The small bark hut took most of a day to bind together. As they prepared to sleep, Wolfred arranged a log on the fire and then fell back as if struck. The simple action had dizzied him. His strength had flowed right out through his fingers into the fire. The fire now sank quickly from his sight, over some invisible cliff. He began to shiver, hard, and then a black wall fell. He was confined in a temple of branching halls. All that night he groped his way through narrow passages, along doorless walls. He crept around corners, stayed low. Standing was impossible even in his dreams. When he opened his eyes at first light, he saw the vague dome of the hut was spinning so savagely that it blurred and sickened him. He did not dare open his eyes again that day, but lay as still as possible, only lifting his head, eyes shut, to sip water the girl dripped between his lips from a piece of folded bark.

He told her to leave him behind. She pretended not to understand him.

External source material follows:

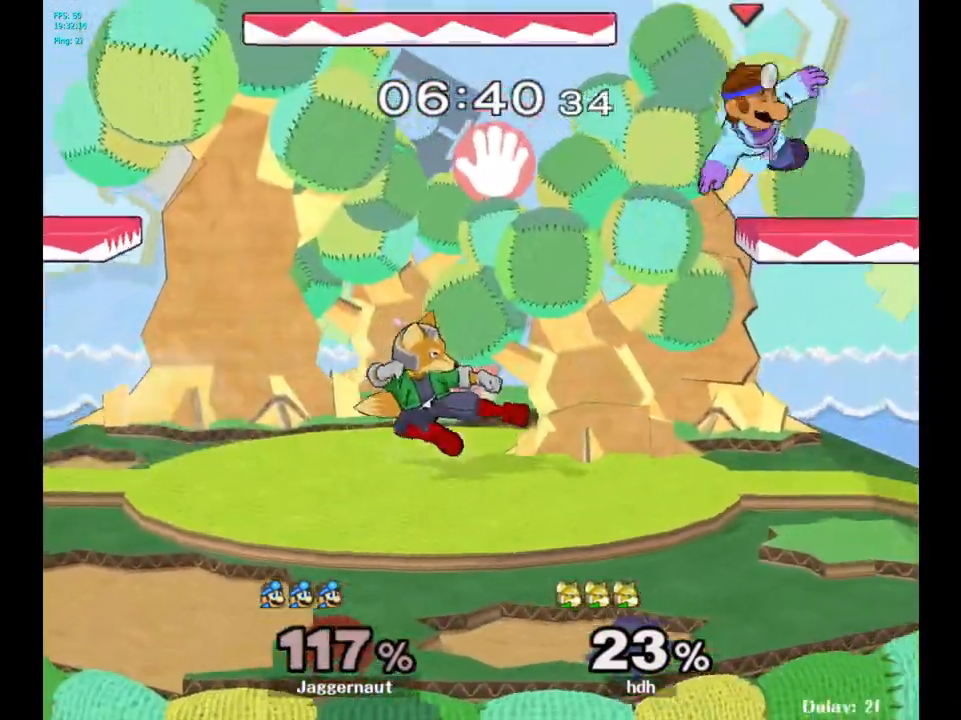
{"buttons": [], "left_stick": "right", "right_stick": "center", "events": [[67, "left_stick", "center"], [100, "R1", "up"], [450, "left_stick", "right"]]}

All day she cared for him, hauling wood, boiling broth, keeping him warm. That night the dog growled ferociously at the door, and Wolfred opened one eye briefly to see infinitely duplicated images of the girl winding her hand in a strip of blanket to grip the handle of the ax, then heating its edge red hot. He felt her slip out the door, and then there began a great babble of howling, cursing, shrieking, desperate groaning and thumping, as if trees were being felled. Every so often, silence, then the mad cacophony again. This went on all night. At first light, he sensed that she’d crept inside. He felt the warmth and weight of her curled against his back, smelled the singed fur of the dog, or maybe her hair. Hours into the day, she woke and he heard her tuning a drum in the warmth of the fire. Very much surprised, he asked her, in Ojibwe, how she’d got the drum.